Task prompt
Please write out the text read from all the items below as a numbered list, one line per entry, leaving out blank lines. Keep the pictures out of your answer.

*** Information provided ***

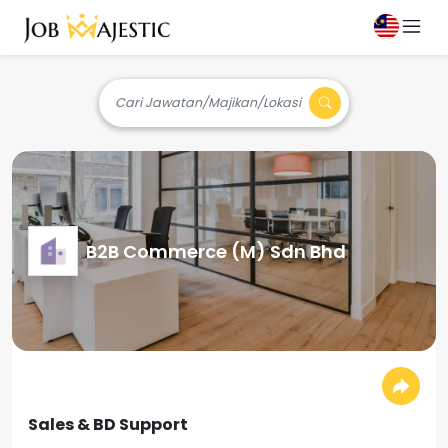
Cari Jawatan/Majikan/Lokasi
B2B Commerce (M) Sdn Bhd
Sales & BD Support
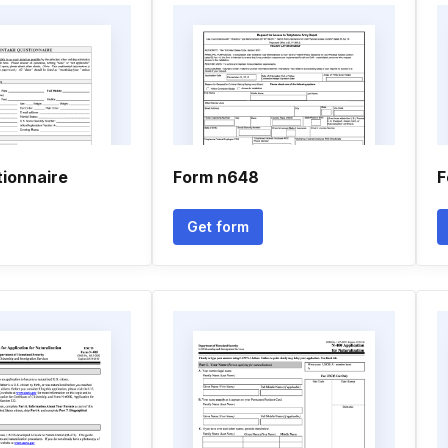
ionnaire
Form n648
F
Get form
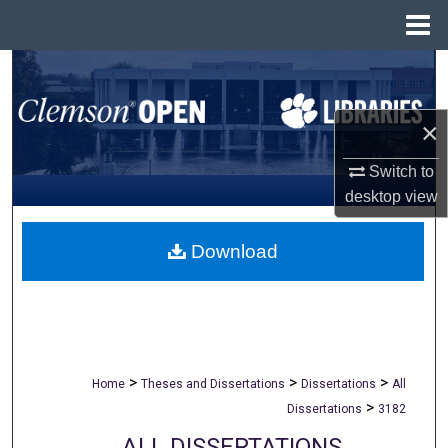
Menu
Home
Search
Browse All Collections
×
My Account
Switch to
desktop
view
About
Download
Digital Commons Network™
>
>
>
Home
Theses and Dissertations
Dissertations
All
>
Dissertations
3182
ALL DISSERTATIONS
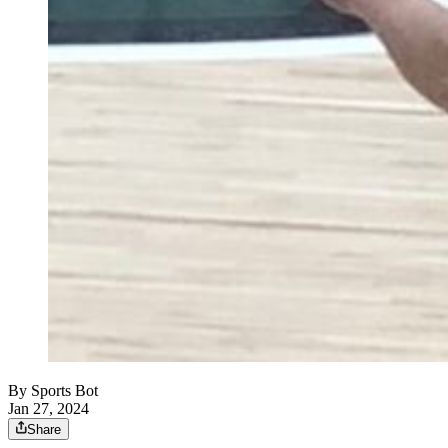
By
Sports Bot
Jan 27, 2024
Share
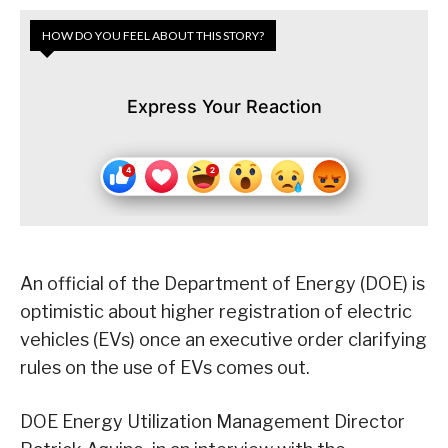
HOW DO YOU FEEL ABOUT THIS STORY?
Express Your Reaction
An official of the Department of Energy (DOE) is
optimistic about higher registration of electric
vehicles (EVs) once an executive order clarifying
rules on the use of EVs comes out.
DOE Energy Utilization Management Director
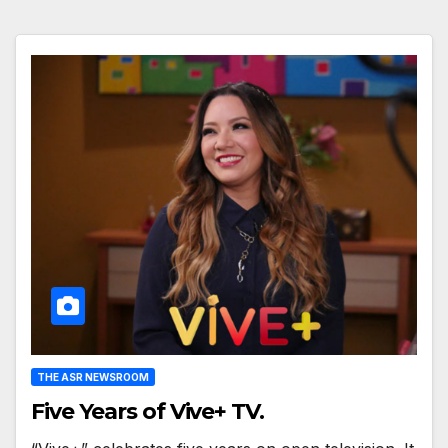
THE ASR NEWSROOM
Five Years of Vive+ TV.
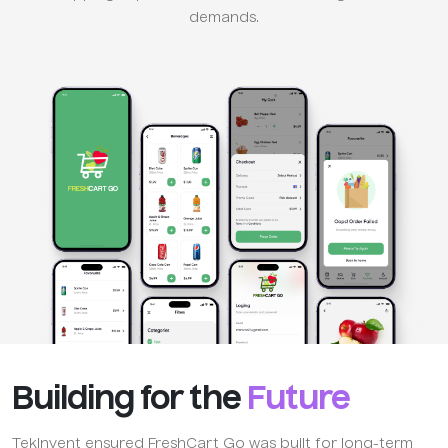
demands.
Building for the
Future
TekInvent ensured FreshCart Go was built for long-term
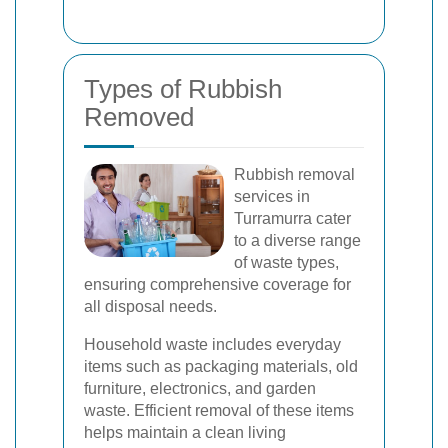
Types of Rubbish
Removed
Rubbish removal
services in
Turramurra cater
to a diverse range
of waste types,
ensuring comprehensive coverage for
all disposal needs.
Household waste includes everyday
items such as packaging materials, old
furniture, electronics, and garden
waste. Efficient removal of these items
helps maintain a clean living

*** End of Information provided ***

Solution to the problem
1. Cari Jawatan/Majikan/Lokasi
2. B2B Commerce (M) Sdn Bhd
3. Sales & BD Support
4. ionnaire
5. Form n648
6. F
7. Get form
8. Menu
9. Home
10. Search
11. Browse All Collections
12. ×
13. My Account
14. Switch to
15. desktop
16. view
17. About
18. Download
19. Digital Commons Network™
20. >
21. >
22. >
23. Home
24. Theses and Dissertations
25. Dissertations
26. All
27. >
28. Dissertations
29. 3182
30. ALL DISSERTATIONS
31. By
32. Sports Bot
33. Jan 27, 2024
34. Share
35. HOW DO YOU FEEL ABOUT THIS STORY?
36. Express Your Reaction
37. An official of the Department of Energy (DOE) is
38. optimistic about higher registration of electric
39. vehicles (EVs) once an executive order clarifying
40. rules on the use of EVs comes out.
41. DOE Energy Utilization Management Director
42. THE ASR NEWSROOM
43. Five Years of Vive+ TV.
44. demands.
45. Building for the
46. Future
47. TekInvent ensured FreshCart Go was built for long-term
48. Types of Rubbish
49. Removed
50. Rubbish removal
51. services in
52. Turramurra cater
53. to a diverse range
54. of waste types,
55. ensuring comprehensive coverage for
56. all disposal needs.
57. Household waste includes everyday
58. items such as packaging materials, old
59. furniture, electronics, and garden
60. waste. Efficient removal of these items
61. helps maintain a clean living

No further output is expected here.